The libgit2 Git implementation supports a new managed transport for improved reliability, adding timeout enforcement for Git network operations.

This feature is enabled by default. It can be disabled by starting the controller with the argument --feature-gates=GitManagedTransport=false.

By disabling this feature the management of the transport is passed on to libgit2, which may result in blocking Git operations leading the controllers to hang indefinitely.

Optimized Git clones

Optimized Git clones decreases resource utilization for GitRepository reconciliations. It supports both go-git and libgit2 implementations when cloning repositories using branches or tags.

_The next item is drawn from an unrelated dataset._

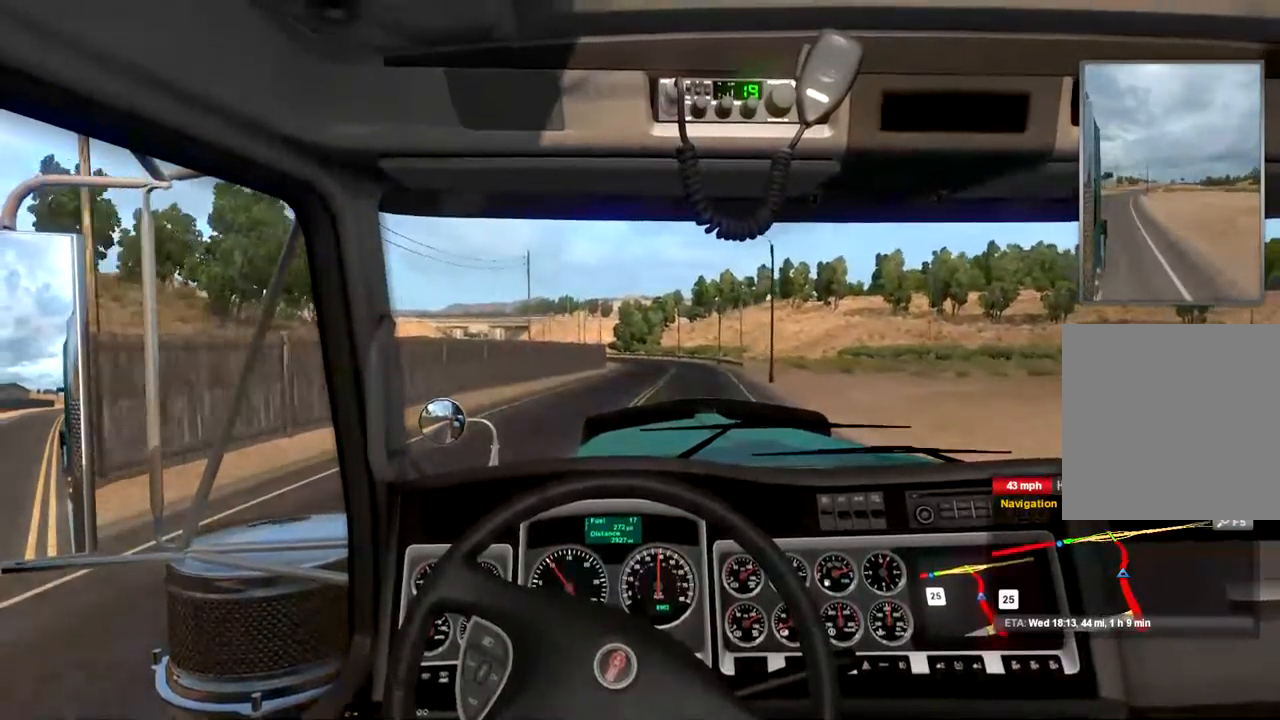
{"buttons": ["R2"], "left_stick": "center", "right_stick": "center", "events": []}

When enabled, it avoids full Git clone operations by first checking whether the revision of the last stored artifact is still the head of the remote repository and none of the other factors that contribute to a change in the artifact, like ignore rules and included repositories, have changed. If that is so, the reconciliation is skipped. Else, a full reconciliation is performed as usual.

This feature is enabled by default. It can be disabled by starting the controller with the argument --feature-gates=OptimizedGitClones=false. Please note that this feature is only active when managed transport for libgit2 is active. Disabling managed transport for libgit2 automatically disables this feature.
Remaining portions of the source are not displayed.